Data listing
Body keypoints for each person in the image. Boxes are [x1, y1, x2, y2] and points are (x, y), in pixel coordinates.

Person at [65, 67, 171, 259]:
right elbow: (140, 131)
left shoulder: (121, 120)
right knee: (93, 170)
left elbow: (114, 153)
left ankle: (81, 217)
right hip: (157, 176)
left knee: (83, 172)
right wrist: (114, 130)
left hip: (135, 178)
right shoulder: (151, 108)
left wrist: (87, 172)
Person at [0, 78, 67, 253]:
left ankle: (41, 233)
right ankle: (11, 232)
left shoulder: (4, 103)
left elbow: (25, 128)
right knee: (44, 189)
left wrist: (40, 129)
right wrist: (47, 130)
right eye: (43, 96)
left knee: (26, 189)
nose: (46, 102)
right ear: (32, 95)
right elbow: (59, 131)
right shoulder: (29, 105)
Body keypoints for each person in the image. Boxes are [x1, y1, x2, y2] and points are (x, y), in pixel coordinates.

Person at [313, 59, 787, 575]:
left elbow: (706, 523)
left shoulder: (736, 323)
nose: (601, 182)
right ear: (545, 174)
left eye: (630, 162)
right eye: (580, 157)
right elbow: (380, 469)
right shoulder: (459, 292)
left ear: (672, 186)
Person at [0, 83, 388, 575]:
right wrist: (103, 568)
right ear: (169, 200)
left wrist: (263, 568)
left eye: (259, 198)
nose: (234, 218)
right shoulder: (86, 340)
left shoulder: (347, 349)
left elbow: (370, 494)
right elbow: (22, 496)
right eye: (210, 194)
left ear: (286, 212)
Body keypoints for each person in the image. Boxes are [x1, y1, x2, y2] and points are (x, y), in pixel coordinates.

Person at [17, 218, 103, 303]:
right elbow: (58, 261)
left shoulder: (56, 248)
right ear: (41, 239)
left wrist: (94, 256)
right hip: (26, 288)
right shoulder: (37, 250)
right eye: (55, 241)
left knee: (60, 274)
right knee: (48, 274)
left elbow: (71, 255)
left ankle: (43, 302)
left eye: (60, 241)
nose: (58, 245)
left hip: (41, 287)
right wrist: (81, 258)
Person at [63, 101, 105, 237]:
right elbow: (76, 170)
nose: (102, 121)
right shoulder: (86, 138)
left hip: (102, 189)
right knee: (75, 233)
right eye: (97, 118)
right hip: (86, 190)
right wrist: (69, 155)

Goal of the exercise
Output all the lines above, matching them word for word.

Completed task
Body keypoints for each person in the image. Boxes are [x1, y1, x2, y2] and points are (x, y), in pixel coordinates.

Person at [65, 67, 171, 259]:
right elbow: (140, 131)
left shoulder: (121, 120)
right knee: (93, 170)
left elbow: (114, 153)
left ankle: (81, 217)
right hip: (157, 176)
left knee: (83, 172)
right wrist: (114, 130)
left hip: (135, 178)
right shoulder: (151, 108)
left wrist: (87, 172)
Person at [0, 78, 67, 253]:
left ankle: (41, 233)
right ankle: (11, 232)
left shoulder: (4, 103)
left elbow: (25, 128)
right knee: (44, 189)
left wrist: (40, 129)
right wrist: (47, 130)
right eye: (43, 96)
left knee: (26, 189)
nose: (46, 102)
right ear: (32, 95)
right elbow: (59, 131)
right shoulder: (29, 105)
Body keypoints for each person in the image. Boxes are [x1, y1, x2, y2] and points are (x, y), in pixel coordinates.

Person at [313, 59, 787, 575]:
left elbow: (706, 523)
left shoulder: (736, 323)
nose: (601, 182)
right ear: (545, 174)
left eye: (630, 162)
right eye: (580, 157)
right elbow: (380, 469)
right shoulder: (459, 292)
left ear: (672, 186)
Person at [0, 83, 388, 575]:
right wrist: (103, 568)
right ear: (169, 200)
left wrist: (263, 568)
left eye: (259, 198)
nose: (234, 218)
right shoulder: (86, 340)
left shoulder: (347, 349)
left elbow: (370, 494)
right elbow: (22, 496)
right eye: (210, 194)
left ear: (286, 212)
Body keypoints for each person in the image. Boxes are [x1, y1, x2, y2] and points are (x, y), in pixel coordinates.

Person at [17, 218, 103, 303]:
right elbow: (58, 261)
left shoulder: (56, 248)
right ear: (41, 239)
left wrist: (94, 256)
right hip: (26, 288)
right shoulder: (37, 250)
right eye: (55, 241)
left knee: (60, 274)
right knee: (48, 274)
left elbow: (71, 255)
left ankle: (43, 302)
left eye: (60, 241)
nose: (58, 245)
left hip: (41, 287)
right wrist: (81, 258)
Person at [63, 101, 105, 237]:
right elbow: (76, 170)
nose: (102, 121)
right shoulder: (86, 138)
left hip: (102, 189)
right knee: (75, 233)
right eye: (97, 118)
right hip: (86, 190)
right wrist: (69, 155)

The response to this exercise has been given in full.